Cette écrivaine possède deux pôles créatifs : la poésie et la nouvelle. Aucun mot de trop pour toucher le coeur et l'esprit. Voyons ce qu'elle a à nous dire.
Comment vous est
venu le goût d’écrire ?
J’ai d’abord toujours aimé beaucoup la lecture. Depuis que
j’ai appris à lire, je dévore pas mal tout ce qui me tombe sous la main. Je lis
presque à 100 % de la littérature québécoise. J’ai écrit de la poésie à partir
du cégep. J’ai ensuite commencé l’écriture de la nouvelle à l’université et
j’ai publié mes premiers recueils de nouvelles et de poésie alors que j’avais
28 ans.
Est-ce le sujet qui
appelle la forme (nouvelle, poésie) ?
Ce sont effectivement les premières phrases qui me viennent
en tête qui appellent la forme du texte. Si j’ai une phrase poétique, ce sera
de la poésie; si c’est une idée plus conceptuelle, ce sera sans doute une
nouvelle. Mais il est certain que mes nouvelles sont très poétiques et que ma
poésie est souvent très narrative. Les deux formes se suivent de près.
Mireille l’écrivaine
est-elle si différente de Mireille de la ‘’vie ordinaire’’ ?
Je crois qu’elles sont extrêmement différentes, car elles
ne se côtoient que très rarement dans la vie quotidienne. Mais la nature les
unit. C’est la passerelle entre les univers, un premier très pratique, et un
second plus métaphorique.
══════════
• _CONSIGNES_:
a) D'après l'entretien, pourquoi l'écrivaine juge-t-elle que Mireille l'écrivaine et Mireille de la vie ordinaire sont extrêmement différentes ? Répondez en une à trois phrases.
b) Reprenez l'entretien avec l'écrivaine après sa dernière réponse et poursuivez-le dans le même style.

• _EXTRAIT DE DONNÉES_:
══════════
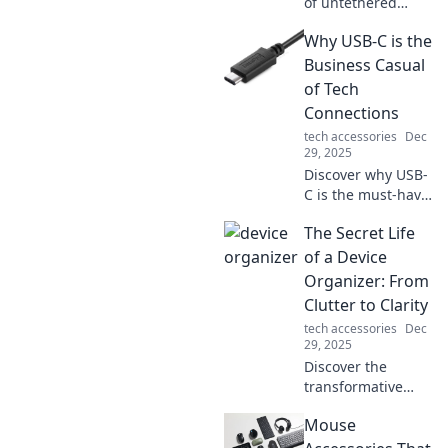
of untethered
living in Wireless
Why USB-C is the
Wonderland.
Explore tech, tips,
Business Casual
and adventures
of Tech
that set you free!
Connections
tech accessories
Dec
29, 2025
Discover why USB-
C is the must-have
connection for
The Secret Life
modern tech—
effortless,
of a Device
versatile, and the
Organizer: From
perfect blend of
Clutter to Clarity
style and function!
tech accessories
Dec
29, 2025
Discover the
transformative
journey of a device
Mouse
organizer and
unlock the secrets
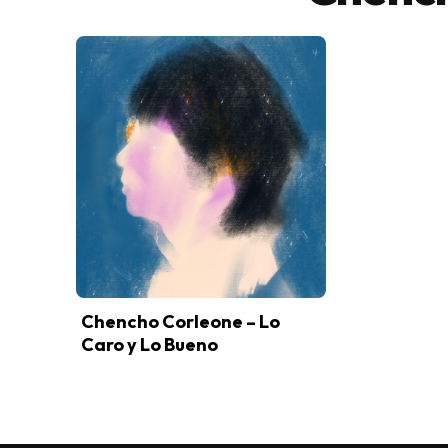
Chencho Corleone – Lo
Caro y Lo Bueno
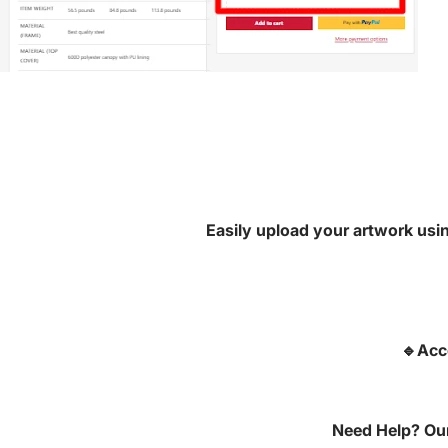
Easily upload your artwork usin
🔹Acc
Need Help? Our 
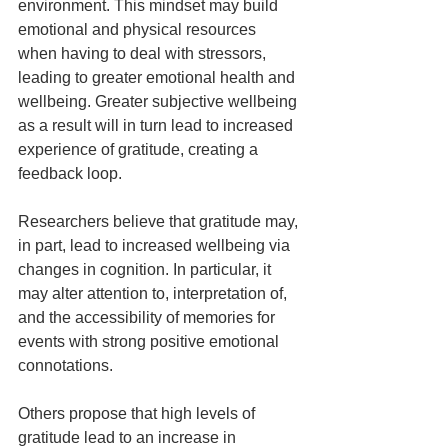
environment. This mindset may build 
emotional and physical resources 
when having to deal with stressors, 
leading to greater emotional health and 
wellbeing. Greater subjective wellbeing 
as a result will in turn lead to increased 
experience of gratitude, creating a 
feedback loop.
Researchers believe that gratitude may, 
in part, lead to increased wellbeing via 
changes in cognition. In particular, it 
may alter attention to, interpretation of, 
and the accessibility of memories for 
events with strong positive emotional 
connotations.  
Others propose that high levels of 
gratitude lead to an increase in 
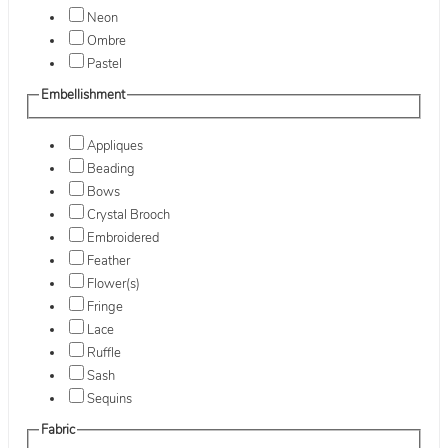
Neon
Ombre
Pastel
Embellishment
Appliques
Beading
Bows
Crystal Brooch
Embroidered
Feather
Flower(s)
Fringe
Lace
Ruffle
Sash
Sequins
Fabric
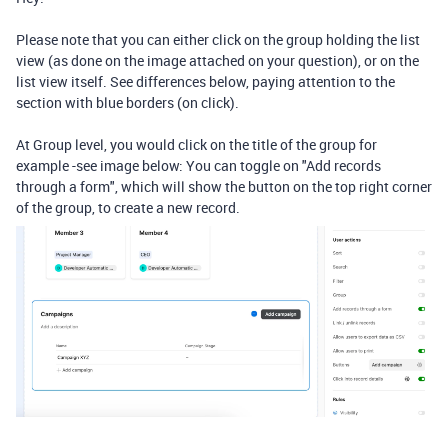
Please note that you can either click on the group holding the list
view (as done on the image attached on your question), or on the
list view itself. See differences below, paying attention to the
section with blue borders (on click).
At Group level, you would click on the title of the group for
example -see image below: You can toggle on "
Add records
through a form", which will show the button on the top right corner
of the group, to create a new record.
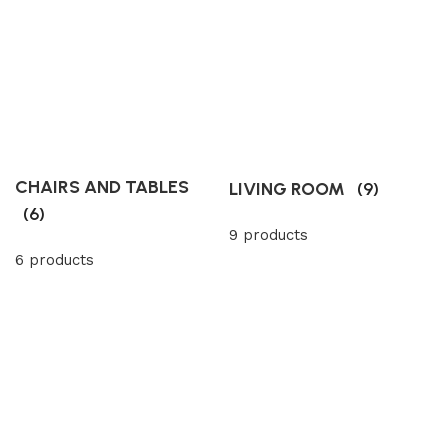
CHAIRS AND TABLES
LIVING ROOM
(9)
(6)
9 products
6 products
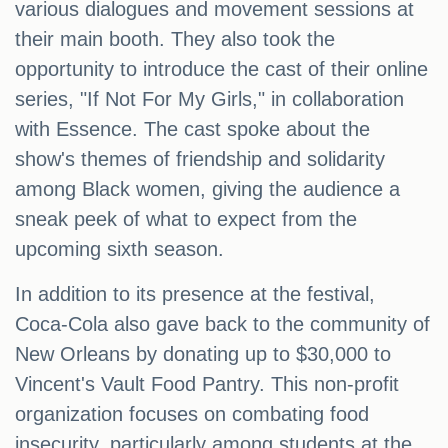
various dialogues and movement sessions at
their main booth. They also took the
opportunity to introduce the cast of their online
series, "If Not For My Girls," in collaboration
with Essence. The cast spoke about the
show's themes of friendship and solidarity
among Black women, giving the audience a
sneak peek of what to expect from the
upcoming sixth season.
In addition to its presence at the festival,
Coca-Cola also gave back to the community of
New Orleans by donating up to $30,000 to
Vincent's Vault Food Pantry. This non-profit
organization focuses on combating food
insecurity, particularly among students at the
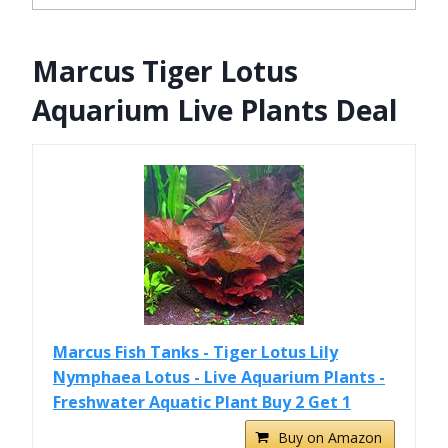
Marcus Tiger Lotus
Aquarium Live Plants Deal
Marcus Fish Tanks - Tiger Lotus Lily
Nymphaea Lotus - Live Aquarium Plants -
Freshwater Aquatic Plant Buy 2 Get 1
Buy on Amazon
══════════
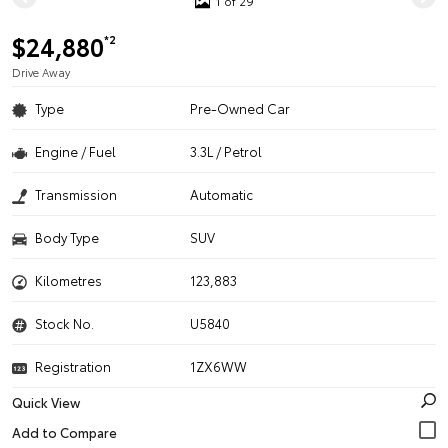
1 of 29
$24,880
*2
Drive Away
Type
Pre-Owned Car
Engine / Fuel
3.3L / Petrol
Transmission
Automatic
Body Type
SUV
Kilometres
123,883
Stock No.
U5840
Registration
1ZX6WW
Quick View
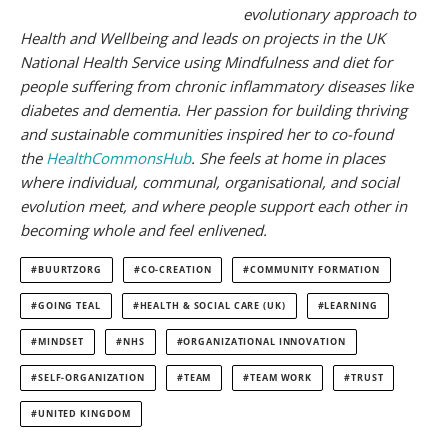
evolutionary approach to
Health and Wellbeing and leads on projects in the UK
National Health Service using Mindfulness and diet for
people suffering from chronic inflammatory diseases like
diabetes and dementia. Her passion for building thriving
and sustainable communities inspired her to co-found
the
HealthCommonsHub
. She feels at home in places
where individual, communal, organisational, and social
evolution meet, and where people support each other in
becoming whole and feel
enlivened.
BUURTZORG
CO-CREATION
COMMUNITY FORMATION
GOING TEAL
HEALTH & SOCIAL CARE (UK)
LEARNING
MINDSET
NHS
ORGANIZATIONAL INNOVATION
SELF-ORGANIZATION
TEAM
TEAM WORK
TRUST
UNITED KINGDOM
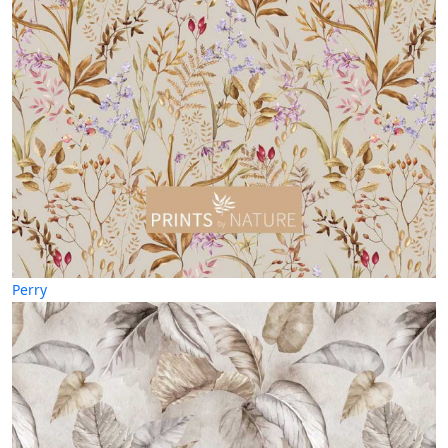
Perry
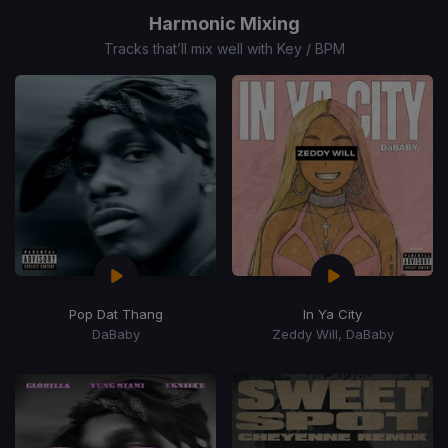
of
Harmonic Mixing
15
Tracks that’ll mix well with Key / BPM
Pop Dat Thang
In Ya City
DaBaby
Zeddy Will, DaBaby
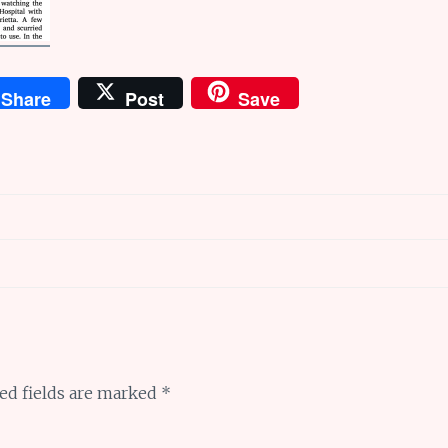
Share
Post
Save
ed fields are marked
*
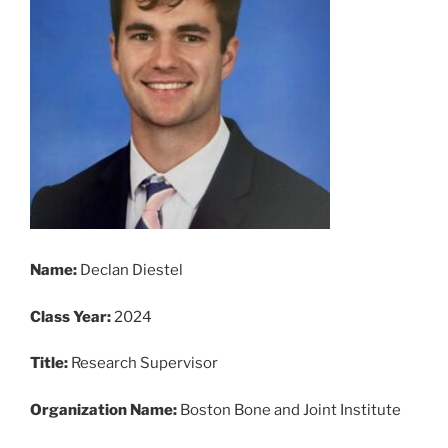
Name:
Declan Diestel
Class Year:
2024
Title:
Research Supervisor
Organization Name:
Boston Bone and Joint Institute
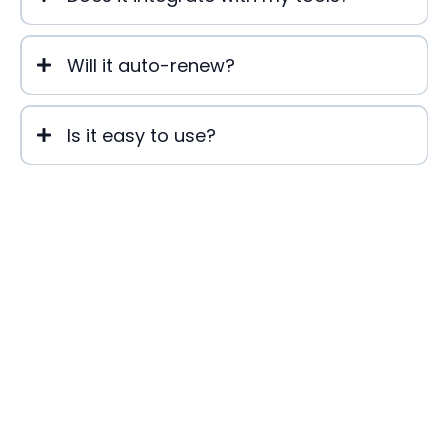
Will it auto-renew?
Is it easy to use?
══════════
• _RÉPONSES_:
a) Elle les juge extrêmement différentes parce qu'elles ne se côtoient que très rarement dans la vie quotidienne.

b)
Le territoire est
très présent dans vos écrits, dans quel lieu physique ou psychologique
écrivez-vous ?
J’ai deux lieux d’écriture dans ma tête. Le
premier : je suis assise à l’Île aux grues au beau milieu d’un petit
chemin qui mène à la grève. C’est une colline entourée de champs de trèfle.
C’est un territoire que je connais très bien pour y avoir passé mon enfance. Le
second : il est arrivé plus tard dans ma vie. C’est un lieu en plein cœur
de la ville, à Québec, en face de Place Laurier, dans un abri d’autobus. Il est
aux antipodes de ma jeunesse à la campagne, soit la ville. Il représente le
quotidien effréné qui me poursuit.
Votre écriture est
précise, d’une précision chirurgicale, avez-vous déjà songé aux sciences, aux
mathématiques, à la musique classique ?
J’ai étudié en informatique de gestion au cégep. Malgré que
je n’aimais pas vraiment ce domaine, je remarque qu’il puisait dans une de mes
forces, celle de la raison et de l’équilibre. Le nombre de poèmes, la division
du recueil, la conceptualisation derrière, la rythmique des mots… Le fait qu’il ne reste jamais un mot de trop
dans mes textes, cela répond à mon esprit cartésien. Je dois toutefois faire
très attention de mettre en veilleuse cette caractéristique dans mon processus
de création et de la faire intervenir seulement vers la fin, sinon je
n’arriverais jamais à créer.
Avez-vous ou non un
rituel d’écriture ?
Je n’ai aucun rituel d’écriture. Comme je travaille à temps
plein et que j’ai des enfants en bas âge, je prends l’écriture quand elle
passe. S’il faut que j’écrive sur une facture d’épicerie, je le fais. J’essaie
de trouver un peu de temps par-ci par-là, mais quand l’inspiration arrive,
c’est comme un tsunami, je dois mettre sur papier les idées sinon je les perds.
Écrire, c’est être
libre. Qu’en pensez-vous ?
Particulièrement pour moi, écrire représente la liberté,
car c’est le temps que je me donne pour exister en dehors du quotidien. C’est
comme une vie parallèle qui se crée à mes côtés.
Avez-vous déjà songé
à écrire un polar ou un scénario de film ?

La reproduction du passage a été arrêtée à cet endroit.